Extracted data START
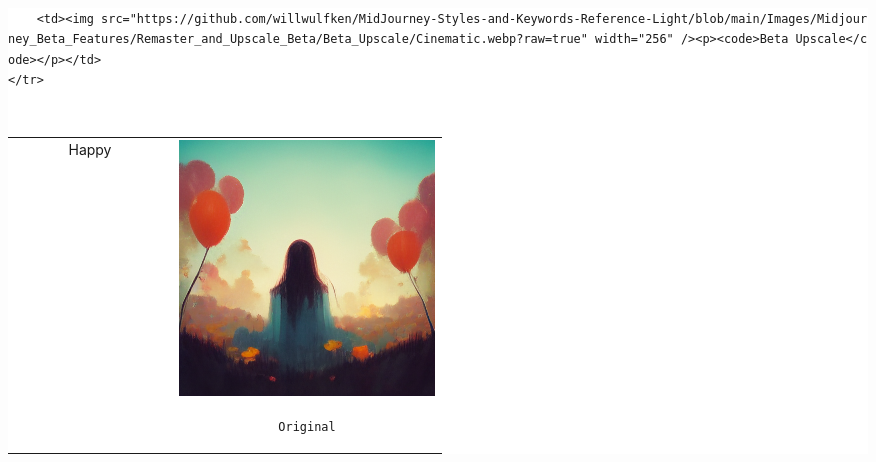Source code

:         <td><img src="https://github.com/willwulfken/MidJourney-Styles-and-Keywords-Reference-Light/blob/main/Images/Midjourney_Beta_Features/Remaster_and_Upscale_Beta/Beta_Upscale/Cinematic.webp?raw=true" width="256" /><p><code>Beta Upscale</code></p></td>
    </tr>
</table>

<br>

<table>
    <tr align=center valign=middle>
        <td width=150 rowspan=2>Happy</td>
        <td><img src="https://github.com/willwulfken/MidJourney-Styles-and-Keywords-Reference-Light/blob/main/Images/Midjourney_Beta_Features/Remaster_and_Upscale_Beta/Original/Happy.webp?raw=true" width="256" /><p><code>Original</code></p></td>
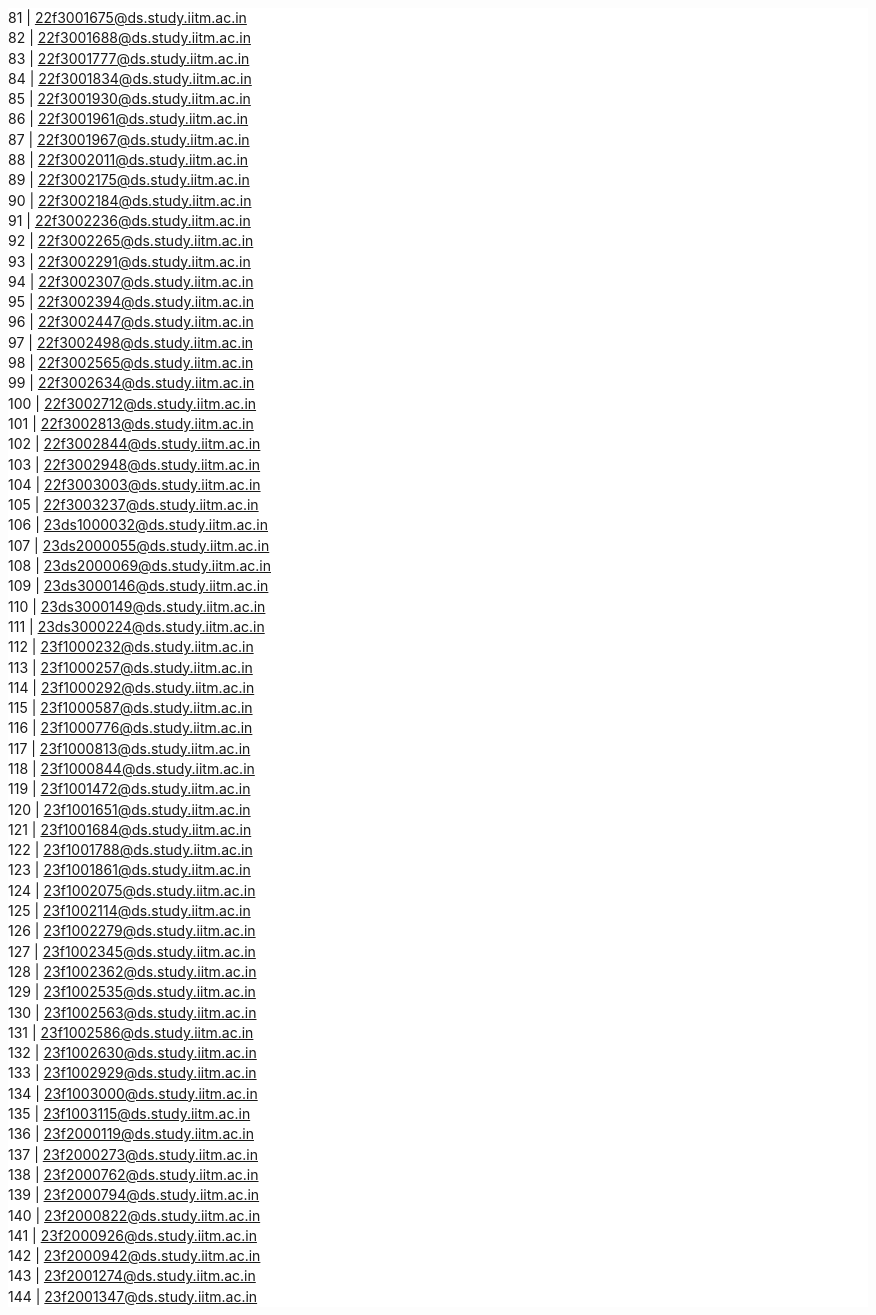 81 | 22f3001675@ds.study.iitm.ac.in  
82 | 22f3001688@ds.study.iitm.ac.in  
83 | 22f3001777@ds.study.iitm.ac.in  
84 | 22f3001834@ds.study.iitm.ac.in  
85 | 22f3001930@ds.study.iitm.ac.in  
86 | 22f3001961@ds.study.iitm.ac.in  
87 | 22f3001967@ds.study.iitm.ac.in  
88 | 22f3002011@ds.study.iitm.ac.in  
89 | 22f3002175@ds.study.iitm.ac.in  
90 | 22f3002184@ds.study.iitm.ac.in  
91 | 22f3002236@ds.study.iitm.ac.in  
92 | 22f3002265@ds.study.iitm.ac.in  
93 | 22f3002291@ds.study.iitm.ac.in  
94 | 22f3002307@ds.study.iitm.ac.in  
95 | 22f3002394@ds.study.iitm.ac.in  
96 | 22f3002447@ds.study.iitm.ac.in  
97 | 22f3002498@ds.study.iitm.ac.in  
98 | 22f3002565@ds.study.iitm.ac.in  
99 | 22f3002634@ds.study.iitm.ac.in  
100 | 22f3002712@ds.study.iitm.ac.in  
101 | 22f3002813@ds.study.iitm.ac.in  
102 | 22f3002844@ds.study.iitm.ac.in  
103 | 22f3002948@ds.study.iitm.ac.in  
104 | 22f3003003@ds.study.iitm.ac.in  
105 | 22f3003237@ds.study.iitm.ac.in  
106 | 23ds1000032@ds.study.iitm.ac.in  
107 | 23ds2000055@ds.study.iitm.ac.in  
108 | 23ds2000069@ds.study.iitm.ac.in  
109 | 23ds3000146@ds.study.iitm.ac.in  
110 | 23ds3000149@ds.study.iitm.ac.in  
111 | 23ds3000224@ds.study.iitm.ac.in  
112 | 23f1000232@ds.study.iitm.ac.in  
113 | 23f1000257@ds.study.iitm.ac.in  
114 | 23f1000292@ds.study.iitm.ac.in  
115 | 23f1000587@ds.study.iitm.ac.in  
116 | 23f1000776@ds.study.iitm.ac.in  
117 | 23f1000813@ds.study.iitm.ac.in  
118 | 23f1000844@ds.study.iitm.ac.in  
119 | 23f1001472@ds.study.iitm.ac.in  
120 | 23f1001651@ds.study.iitm.ac.in  
121 | 23f1001684@ds.study.iitm.ac.in  
122 | 23f1001788@ds.study.iitm.ac.in  
123 | 23f1001861@ds.study.iitm.ac.in  
124 | 23f1002075@ds.study.iitm.ac.in  
125 | 23f1002114@ds.study.iitm.ac.in  
126 | 23f1002279@ds.study.iitm.ac.in  
127 | 23f1002345@ds.study.iitm.ac.in  
128 | 23f1002362@ds.study.iitm.ac.in  
129 | 23f1002535@ds.study.iitm.ac.in  
130 | 23f1002563@ds.study.iitm.ac.in  
131 | 23f1002586@ds.study.iitm.ac.in  
132 | 23f1002630@ds.study.iitm.ac.in  
133 | 23f1002929@ds.study.iitm.ac.in  
134 | 23f1003000@ds.study.iitm.ac.in  
135 | 23f1003115@ds.study.iitm.ac.in  
136 | 23f2000119@ds.study.iitm.ac.in  
137 | 23f2000273@ds.study.iitm.ac.in  
138 | 23f2000762@ds.study.iitm.ac.in  
139 | 23f2000794@ds.study.iitm.ac.in  
140 | 23f2000822@ds.study.iitm.ac.in  
141 | 23f2000926@ds.study.iitm.ac.in  
142 | 23f2000942@ds.study.iitm.ac.in  
143 | 23f2001274@ds.study.iitm.ac.in  
144 | 23f2001347@ds.study.iitm.ac.in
Extracted data END
## Task
Reproduce each line of the records exactly and exclude any images.

## Response box
Source code

:         <td><img src="https://github.com/willwulfken/MidJourney-Styles-and-Keywords-Reference-Light/blob/main/Images/Midjourney_Beta_Features/Remaster_and_Upscale_Beta/Beta_Upscale/Cinematic.webp?raw=true" width="256" /><p><code>Beta Upscale</code></p></td>
    </tr>
</table>

<br>

<table>
    <tr align=center valign=middle>
        <td width=150 rowspan=2>Happy</td>
        <td><img src="https://github.com/willwulfken/MidJourney-Styles-and-Keywords-Reference-Light/blob/main/Images/Midjourney_Beta_Features/Remaster_and_Upscale_Beta/Original/Happy.webp?raw=true" width="256" /><p><code>Original</code></p></td>
 81 | 22f3001675@ds.study.iitm.ac.in  
82 | 22f3001688@ds.study.iitm.ac.in  
83 | 22f3001777@ds.study.iitm.ac.in  
84 | 22f3001834@ds.study.iitm.ac.in  
85 | 22f3001930@ds.study.iitm.ac.in  
86 | 22f3001961@ds.study.iitm.ac.in  
87 | 22f3001967@ds.study.iitm.ac.in  
88 | 22f3002011@ds.study.iitm.ac.in  
89 | 22f3002175@ds.study.iitm.ac.in  
90 | 22f3002184@ds.study.iitm.ac.in  
91 | 22f3002236@ds.study.iitm.ac.in  
92 | 22f3002265@ds.study.iitm.ac.in  
93 | 22f3002291@ds.study.iitm.ac.in  
94 | 22f3002307@ds.study.iitm.ac.in  
95 | 22f3002394@ds.study.iitm.ac.in  
96 | 22f3002447@ds.study.iitm.ac.in  
97 | 22f3002498@ds.study.iitm.ac.in  
98 | 22f3002565@ds.study.iitm.ac.in  
99 | 22f3002634@ds.study.iitm.ac.in  
100 | 22f3002712@ds.study.iitm.ac.in  
101 | 22f3002813@ds.study.iitm.ac.in  
102 | 22f3002844@ds.study.iitm.ac.in  
103 | 22f3002948@ds.study.iitm.ac.in  
104 | 22f3003003@ds.study.iitm.ac.in  
105 | 22f3003237@ds.study.iitm.ac.in  
106 | 23ds1000032@ds.study.iitm.ac.in  
107 | 23ds2000055@ds.study.iitm.ac.in  
108 | 23ds2000069@ds.study.iitm.ac.in  
109 | 23ds3000146@ds.study.iitm.ac.in  
110 | 23ds3000149@ds.study.iitm.ac.in  
111 | 23ds3000224@ds.study.iitm.ac.in  
112 | 23f1000232@ds.study.iitm.ac.in  
113 | 23f1000257@ds.study.iitm.ac.in  
114 | 23f1000292@ds.study.iitm.ac.in  
115 | 23f1000587@ds.study.iitm.ac.in  
116 | 23f1000776@ds.study.iitm.ac.in  
117 | 23f1000813@ds.study.iitm.ac.in  
118 | 23f1000844@ds.study.iitm.ac.in  
119 | 23f1001472@ds.study.iitm.ac.in  
120 | 23f1001651@ds.study.iitm.ac.in  
121 | 23f1001684@ds.study.iitm.ac.in  
122 | 23f1001788@ds.study.iitm.ac.in  
123 | 23f1001861@ds.study.iitm.ac.in  
124 | 23f1002075@ds.study.iitm.ac.in  
125 | 23f1002114@ds.study.iitm.ac.in  
126 | 23f1002279@ds.study.iitm.ac.in  
127 | 23f1002345@ds.study.iitm.ac.in  
128 | 23f1002362@ds.study.iitm.ac.in  
129 | 23f1002535@ds.study.iitm.ac.in  
130 | 23f1002563@ds.study.iitm.ac.in  
131 | 23f1002586@ds.study.iitm.ac.in  
132 | 23f1002630@ds.study.iitm.ac.in  
133 | 23f1002929@ds.study.iitm.ac.in  
134 | 23f1003000@ds.study.iitm.ac.in  
135 | 23f1003115@ds.study.iitm.ac.in  
136 | 23f2000119@ds.study.iitm.ac.in  
137 | 23f2000273@ds.study.iitm.ac.in  
138 | 23f2000762@ds.study.iitm.ac.in  
139 | 23f2000794@ds.study.iitm.ac.in  
140 | 23f2000822@ds.study.iitm.ac.in  
141 | 23f2000926@ds.study.iitm.ac.in  
142 | 23f2000942@ds.study.iitm.ac.in  
143 | 23f2001274@ds.study.iitm.ac.in  
144 | 23f2001347@ds.study.iitm.ac.in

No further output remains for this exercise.